L’employeur doit également prendre en considération les objectifs et actions stipulés dans la CCT n°72 du Conseil National du Travail sur la politique relative à la diminution du stress au travail. Lors de son élaboration, les délégations syndicales doivent être impliquées.
Environ 10 à 15% des plans bonus ont pris un objectif collectif qui a trait à la réduction de l’absentéisme. Souvent, ce n’est qu’un objectif énuméré. Il n’y aurait, toujours selon la Ministre, aucune raison immédiate de supposer que cet objectif soit présenté dans les plans bonus 2010.

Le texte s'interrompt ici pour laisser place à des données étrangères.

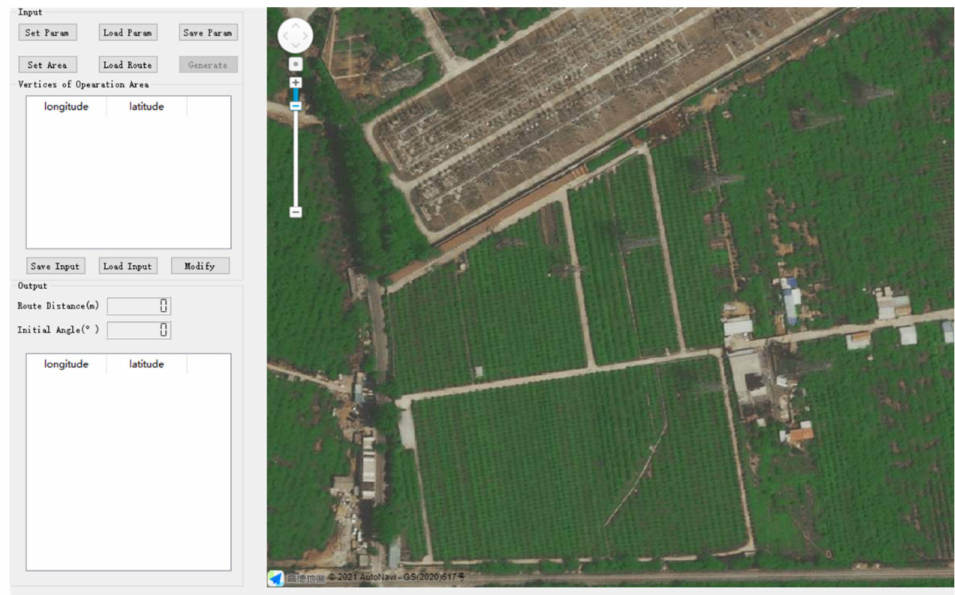
Figure 5. The user interface of the route-planning simulation software. Users can set the operation region by clicking on the map or by sequentially inputting geographical coordinates.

Concernant les procédures de remise au travail adapté suite à un accident de travail, il y a lieu de noter que l’article 22ter de la loi du 10 avril 71 sur les accidents du travail, ainsi que les articles 22bis et 23, sont devenus obsolètes car ils nécessitaient des arrêtés d’exécution à prendre avant le 1er septembre 2010 ainsi qu’une confirmation du Parlement. La démission du Gouvernement a rendu la chose impossible. Dès lors, on se base toujours sur l’ancienne version de l’art.23. Il prévoit l’intervention du médecin de travail lorsqu’elle est prescrite par la réglementation relative au bien-être au travail ou si la victime s’estime inapte à reprendre le travail.
Un examen médical de « préreprise » du travail est requis pour les travailleurs soumis à des examens médicaux périodiques lorsqu’ils sont absents pendant plus de 4 semaines.
Il est par ailleurs exact qu’en l’absence de déclaration d’accident, les droits de la victime en cas de rechute ou d’aggravation ne sont plus garantis. C’est pour cette raison que la clarification des conditions dans lesquelles les accidents doivent être déclarés à l’assureur a été inscrite dans la stratégie nationale 2008-2012 et dans le 3e contrat d’administration du Fonds des Accidents du Travail. En principe, l’employeur doit déclarer tout accident de travail, même bénin. Pour de tels accidents pour lesquels des premiers soins suffisent, ils ne semblent pas être toujours déclarés de sorte que le droit des victimes n’est plus garanti. Une nouvelle procédure simplifiée a reçu l’agrément du comité de gestion du Fonds des Accidents de Travail lors de sa dernière réunion. Cette adaptation nécessite la modification de la loi du 10 avril 71 mais aussi de la législation sur le bien-être au travail. Il faudra voir si ces modifications sont possibles en affaires courantes. Cette clarification est le préalable à un contrôle plus efficace des services concernés.
En guise de réplique, le Député fédéral Franco Seminara a insisté sur le fait que les syndicats n’ont de cesse de souligner les effets pervers du système actuel de primes. Un travailleur confronté à un accident ou à une maladie se trouve face à un réel dilemme puisqu’il a la « possibilité » d’échanger la dégradation de sa santé contre l’octroi d’une prime. Que se passe-t-il lorsque cette même personne fait une rechute ? Il n’est pas couvert car il n’avait au préalable rien déclaré.